The event raised $250 for the school’s Positive Behavior Support in Schools (PBSIS) program, which rewards the students for good behavior and helps develop a family atmosphere at the school.
“Although the main objective of the fundraiser was to raise funds to update the game room,” Olivero said, “I thought this would be a good way of showing the entire school community that I am 100 percent vested in the success of our students, and I am willing to do whatever it takes to ensure their overall success.
Students paid 50 cents to get a lottery ticket for a chance to throw a pie. The more they paid, the more tickets they got. Students were randomly selected from each grade level to throw a pie. Staff members made larger donations for the chance to throw a pie at their boss.

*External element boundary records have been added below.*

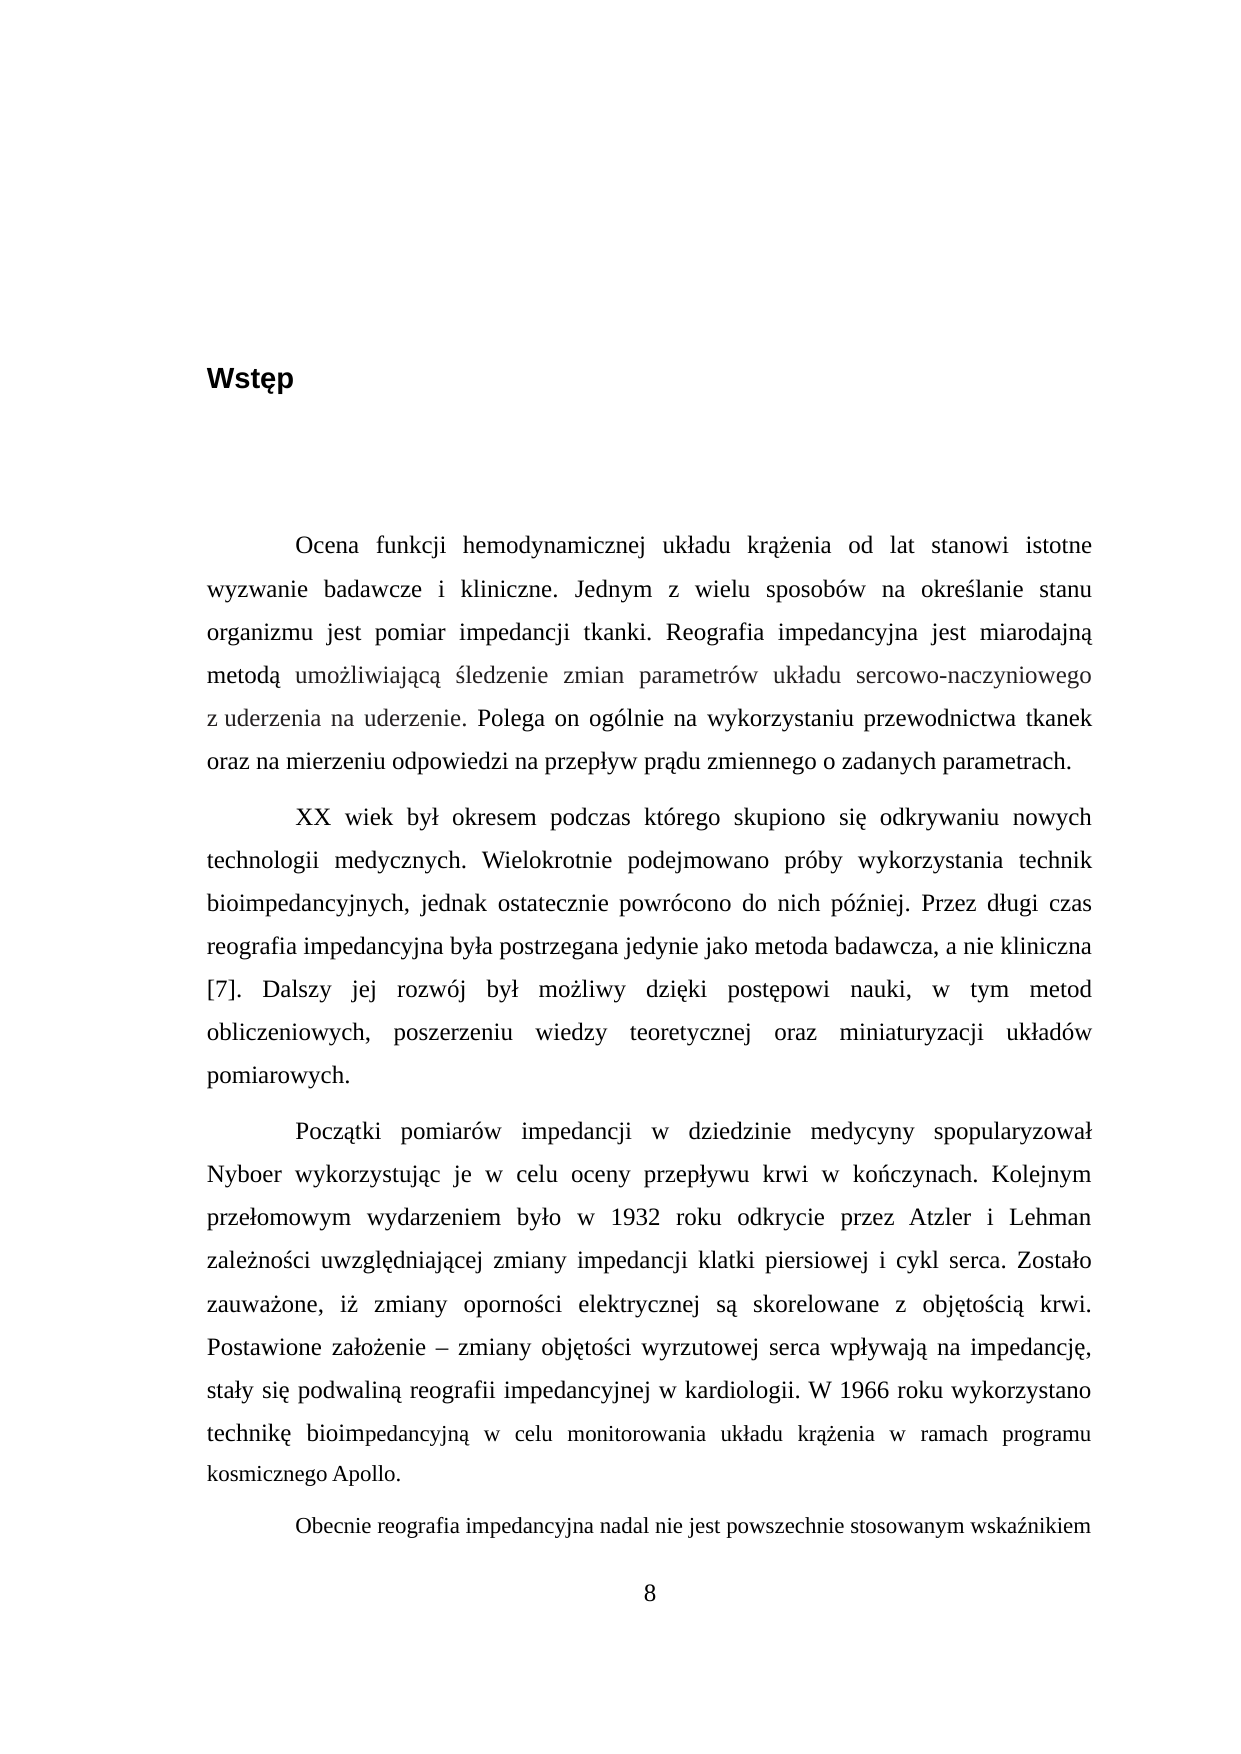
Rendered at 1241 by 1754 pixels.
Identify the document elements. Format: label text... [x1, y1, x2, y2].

text Obecnie reografia impedancyjna nadal nie jest powszechnie stosowanym wskaźnikiem [207, 1512, 1093, 1538]
text Ocena funkcji hemodynamicznej układu krążenia od lat stanowi istotne wyzwanie badawcze i kliniczne. Jednym z wielu sposobów na określanie stanu organizmu jest pomiar impedancji tkanki. Reografia impedancyjna jest miarodajną metodą umożliwiającą śledzenie zmian parametrów układu sercowo-naczyniowego z uderzenia na uderzenie. Polega on ogólnie na wykorzystaniu przewodnictwa tkanek oraz na mierzeniu odpowiedzi na przepływ prądu zmiennego o zadanych parametrach. [207, 531, 1093, 775]
text XX wiek był okresem podczas którego skupiono się odkrywaniu nowych technologii medycznych. Wielokrotnie podejmowano próby wykorzystania technik bioimpedancyjnych, jednak ostatecznie powrócono do nich później. Przez długi czas reografia impedancyjna była postrzegana jedynie jako metoda badawcza, a nie kliniczna [7]. Dalszy jej rozwój był możliwy dzięki postępowi nauki, w tym metod obliczeniowych, poszerzeniu wiedzy teoretycznej oraz miniaturyzacji układów pomiarowych. [207, 802, 1093, 1089]
text Początki pomiarów impedancji w dziedzinie medycyny spopularyzował Nyboer wykorzystując je w celu oceny przepływu krwi w kończynach. Kolejnym przełomowym wydarzeniem było w 1932 roku odkrycie przez Atzler i Lehman zależności uwzględniającej zmiany impedancji klatki piersiowej i cykl serca. Zostało zauważone, iż zmiany oporności elektrycznej są skorelowane z objętością krwi. Postawione założenie – zmiany objętości wyrzutowej serca wpływają na impedancję, stały się podwaliną reografii impedancyjnej w kardiologii. W 1966 roku wykorzystano technikę bioimpedancyjną w celu monitorowania układu krążenia w ramach programu kosmicznego Apollo. [207, 1116, 1093, 1486]
subtitle Wstęp [207, 361, 1093, 394]
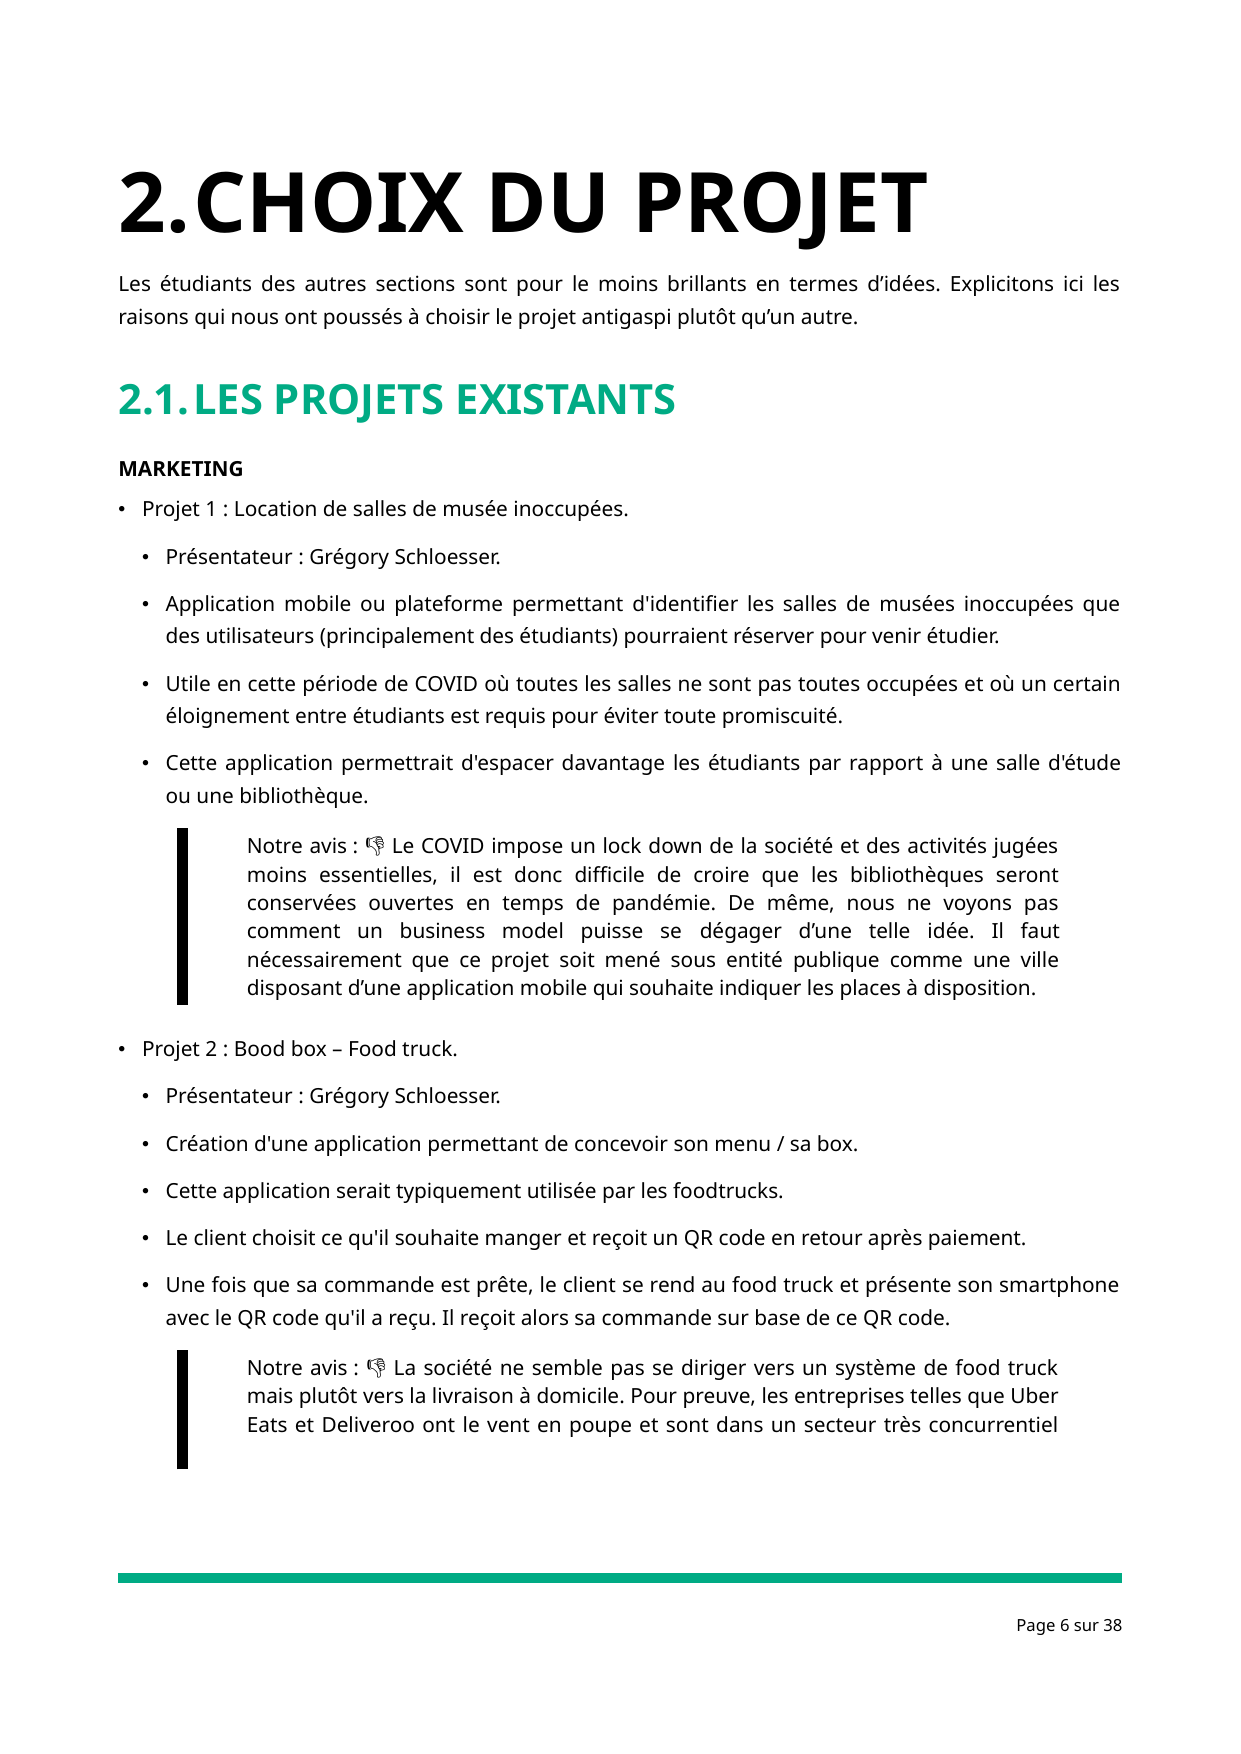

Olivero was protected by a plastic jump suit and eye goggles, but was nevertheless coated with whipped cream at the end of each of two sessions. The event was held in the school cafeteria on top of plastic tarps.
“Everyone from the students to the staff had a great time,” Olivero said. “I think this event allowed for all to see me in a different, less serious light.”
Before the main event, students learned about the PBSIS program. Staff members give out what the school calls “Victory Vouchers” to children for good behavior. The vouchers can be cashed in for trips to the school’s game room, or for items in the school store.
The students learned about the Six Pillars of Character on which the PBSIS program is based: trustworthiness, respect, responsibility, fairness, caring and citizenship. These traits will be reinforced throughout the school year at PBSIS events and in everyday lessons.
The school also created a “Buddy Bench” as part of the program. The Buddy Bench sits near the school playground, and students who are feeling lonely or need a playmate can sit on the bench to let other children know to invite them to play.
“Students are eager to exhibit good behavior and character, and reap the rewards associated with that,” Olivero said. “I want the excitement to continue, and for all students and staff to put their best foot forward to ensure we have an amazing school year.”